The heart of Nvidia’s next generation hardware is really the execution resources within each core; not only have these been increased, but they have been substantially refined as well. The sheer number of ALUs and FPUs per core has quadrupled over the current generation GT200, but they are now split between two independent pipelines with 16 units each. So the latency for a single warp is halved to two cycles and the throughput is doubled with two warps from the different pipelines. Incidentally, this highlights one of the reasons to use a microarchitectural concept like the warp – it enables expanding the core execution resources. Figure 4 below shows the cores for GT200 and Fermi.
Figure 4 – Execution Units for Fermi and GT200 Cores
Each execution unit (which Nvidia calls a “CUDA core”) has a dedicated integer (ALU) and a floating point (FPU) data path. The two data paths share an issue port and cannot be issued simultaneously.

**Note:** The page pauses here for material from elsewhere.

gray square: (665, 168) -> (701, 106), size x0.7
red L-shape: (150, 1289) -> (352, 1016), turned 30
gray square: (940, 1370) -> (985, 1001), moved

The ALUs have been upgraded with new operations and higher precision. Integer multiplies (and multiply accumulates) are native 32-bits now, instead of 24-bits in GT200, although they execute at half speed – each pipeline can execute 8 integer multiplies per cycle. Additionally, the bit-wise operations required for DX11 are supported, including bit-counts, inserts, extracts and many others. Higher precision support is also a priority for Fermi. Simple 64-bit ALU operations, such as addition and subtraction, can be done by cracking the operation into 32-bit low and high halves, and using the ALUs with half throughput. 64-bit integer multiplication (or a multiply-accumulate) requires four operations, so each pipeline can execute 4 multiplies per cycle and the whole core can execute 8 per cycle.
The floating point microarchitecture has been wholly revamped over the GT200. The GT200 featured a single dedicated double precision (DP) FPU for each core (versus 8 single precision FPUs), resulting in unimpressive performance. This approach was undoubtedly driven by extreme time to market pressures, since it’s clear that there are other more efficient approaches albeit with substantially more design complexity.

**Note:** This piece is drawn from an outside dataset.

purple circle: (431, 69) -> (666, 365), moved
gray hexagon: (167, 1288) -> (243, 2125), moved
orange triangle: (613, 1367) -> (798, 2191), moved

For Fermi, Nvidia was clearly aiming to maximize double precision FP performance and embraced the additional required complexity. Each core can execute a DP fused multiply-add (FMA) warp in two cycles by using all the FPUs across both pipelines. Significantly, this is the only warp instruction that requires using both issue pipelines, which suggests certain implementation details. While Nvidia’s approach precludes issuing two warps, instead of a 8:1 ratio of SP:DP throughput (or 12:1 counting the apocryphal dual issue), the ratio for Fermi is 2:1. This is on par with Intel and AMD’s implementation of SSE and ahead of the 4:1 ratio for AMD’s graphics processors. Academic research suggests that the area and delay penalties for this style of multiple precision FPU are approximately 20% and 10% over a single DP FPU , but it is likely that Nvidia’s overhead is somewhat lower. The end result should be an order of magnitude increase in double precision performance at the same frequency – quite a leap forward for a single generation.
The single precision (SP) floating point performance increased with the number of vector lanes, but also became more refined and useful from a numerical perspective. In the GT200, SP was almost IEEE-754 compliant, but lacked certain rounding modes and denormal handling. This is not a problem for graphics, but for real numerical applications it certainly left something to be desired. Nvidia rectified these problems, and also replaced the previous 32-bit multiply-add instructions with a 32-bit fused multiply-add (FMA), bringing it into line with DP behavior (which had FMA since GT200). The distinction here is subtle and has to do with intermediate rounding. In a regular multiply-add, the result of the multiply is rounded to 32-bit precision before the addition is done. With an FMA, there is no intermediate rounding, so the internal precision is higher – which is advantageous for division and square root emulation.
The last change to the execution resources lies in the Special Function Units (SFUs). Since the number of ALUs and FPUs per pipeline has doubled thereby halving the latency of these warps, Nvidia also doubled the number of SFUs upto 4 per core so that the latency of a SFU warp decreased in tandem. However, to save area and power, the SFUs are shared between the two execution pipelines – an eminently reasonable design choice given the infrequent use. As with the prior generation, SFU execution can overlap with ALU or FPU execution, thanks to the operand collectors and result queues.
Interestingly, the apocryphal ‘extra mul’, which only seemed to rear its head in synthetic tests is gone now, an artifact of Nvidia’s marketing history. Thankfully, it has been replaced by two real pipelines that can be used in real applications.